Весь остаток лета я провел в экспериментах. Я писал рассказы в стиле Лавкрафта, потому что его было легче всего определить. Кроме того, он был профессиональным писателем, и я думал, что именно так все и пишут.
Затем я прочитал рассказ Харлана Эллисона и подумал: «Нет, погоди, вот как надо писать», и сочинил рассказ в его стиле. Прочитав Брэдбери и Хантера Томпсона, я снова поменял стиль. «Все понятно, должно быть так все писатели и пишут».
Еще много лет я не понимал, что писатель всего лишь разговаривает своим обычным голосом, но только не с помощью языка, а с помощью бумаги. Писатели пишут так, как говорят, и говорят, как пишут.
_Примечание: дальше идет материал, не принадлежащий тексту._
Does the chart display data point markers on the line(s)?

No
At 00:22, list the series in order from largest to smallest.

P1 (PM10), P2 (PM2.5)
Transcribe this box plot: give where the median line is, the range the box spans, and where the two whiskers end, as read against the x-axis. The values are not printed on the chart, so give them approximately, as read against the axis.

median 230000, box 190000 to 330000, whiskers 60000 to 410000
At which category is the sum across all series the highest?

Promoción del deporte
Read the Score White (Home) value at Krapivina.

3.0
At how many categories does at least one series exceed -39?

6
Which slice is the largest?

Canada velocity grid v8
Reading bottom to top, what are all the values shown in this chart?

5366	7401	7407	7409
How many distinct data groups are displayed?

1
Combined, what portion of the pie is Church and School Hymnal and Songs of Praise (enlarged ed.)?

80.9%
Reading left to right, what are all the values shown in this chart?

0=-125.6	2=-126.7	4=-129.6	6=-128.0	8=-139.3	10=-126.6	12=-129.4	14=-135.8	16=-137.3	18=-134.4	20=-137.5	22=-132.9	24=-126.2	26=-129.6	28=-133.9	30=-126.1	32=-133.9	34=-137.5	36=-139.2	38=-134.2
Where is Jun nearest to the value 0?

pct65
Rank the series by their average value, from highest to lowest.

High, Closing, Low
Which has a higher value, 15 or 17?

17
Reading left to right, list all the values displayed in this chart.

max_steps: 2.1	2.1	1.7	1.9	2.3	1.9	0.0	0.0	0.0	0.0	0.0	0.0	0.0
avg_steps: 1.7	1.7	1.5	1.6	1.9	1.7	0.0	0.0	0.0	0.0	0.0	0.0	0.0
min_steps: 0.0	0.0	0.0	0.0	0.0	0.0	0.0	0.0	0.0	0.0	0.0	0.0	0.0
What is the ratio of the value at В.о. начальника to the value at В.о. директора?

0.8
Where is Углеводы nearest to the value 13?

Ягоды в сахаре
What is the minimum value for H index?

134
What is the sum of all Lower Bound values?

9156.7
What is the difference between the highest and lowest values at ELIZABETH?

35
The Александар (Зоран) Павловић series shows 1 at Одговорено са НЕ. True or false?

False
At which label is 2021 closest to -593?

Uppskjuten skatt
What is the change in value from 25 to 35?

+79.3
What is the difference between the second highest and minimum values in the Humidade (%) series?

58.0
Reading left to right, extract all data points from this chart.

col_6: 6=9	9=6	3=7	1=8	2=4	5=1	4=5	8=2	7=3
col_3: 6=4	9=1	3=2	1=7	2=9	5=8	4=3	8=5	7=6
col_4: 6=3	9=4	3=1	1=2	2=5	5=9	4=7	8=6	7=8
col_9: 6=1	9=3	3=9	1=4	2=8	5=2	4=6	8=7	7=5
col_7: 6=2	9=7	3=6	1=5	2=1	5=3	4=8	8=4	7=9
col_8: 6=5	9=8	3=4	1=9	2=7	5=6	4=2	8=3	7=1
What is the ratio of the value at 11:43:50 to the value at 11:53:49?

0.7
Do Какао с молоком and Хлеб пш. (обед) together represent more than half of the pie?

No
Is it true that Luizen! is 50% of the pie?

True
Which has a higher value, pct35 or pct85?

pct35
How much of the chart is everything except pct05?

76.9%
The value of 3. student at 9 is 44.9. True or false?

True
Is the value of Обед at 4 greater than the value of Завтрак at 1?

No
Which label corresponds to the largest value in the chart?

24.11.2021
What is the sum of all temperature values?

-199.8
Нужно найти правильные слова, чтобы сказать именно то, что ты имеешь в виду, не пытаться перехитрить самого себя.
Как и большинство писателей-неофитов, я приукрашал текст, пытаясь заставить его выглядеть более «литературно», а именно это делать категорически нельзя.
К концу лета я написал одиннадцать коротких рассказов. Я не перечитывал их некоторое время, но, когда до занятий в школе осталось две-три недели, я решил перечитать их, предвкушая насладиться собственным великолепием. Но все мои рассказы были полным дерьмом. Это был какой-то тихий ужас.
ЕЩЕ МНОГО ЛЕТ Я НЕ ПОНИМАЛ, ЧТО ПИСАТЕЛЬ ВСЕГО ЛИШЬ РАЗГОВАРИВАЕТ СВОИМ ОБЫЧНЫМ ГОЛОСОМ, НО ТОЛЬКО НЕ С ПОМОЩЬЮ ЯЗЫКА, А С ПОМОЩЬЮ БУМАГИ. ПИСАТЕЛИ ПИШУТ ТАК, КАК ГОВОРЯТ, И ГОВОРЯТ, КАК ПИШУТ.
Я не мог ничего понять. Где они, мои великолепные, потрясающие, достойные Нобелевской премии рассказы?
Кто украл их у меня и заменил этими жалкими уродцами? А ответ на эту загадку был прост. Все рассказы были написаны с использованием тех инструментов, которые были у меня в наличии, когда я работал. Все писатели начинают сочинять, используя один и тот же набор инструментов, в котором едва ли найдется еще что-то, кроме отвертки да ржавых плоскогубцев. С такими инструментами далеко не уедешь. Но каждый завершенный рассказ добавляет в набор еще один новый инструмент, которым можно будет воспользоваться в будущем, чтобы писать лучше, и помогает понять сильные и слабые стороны прошлых работ.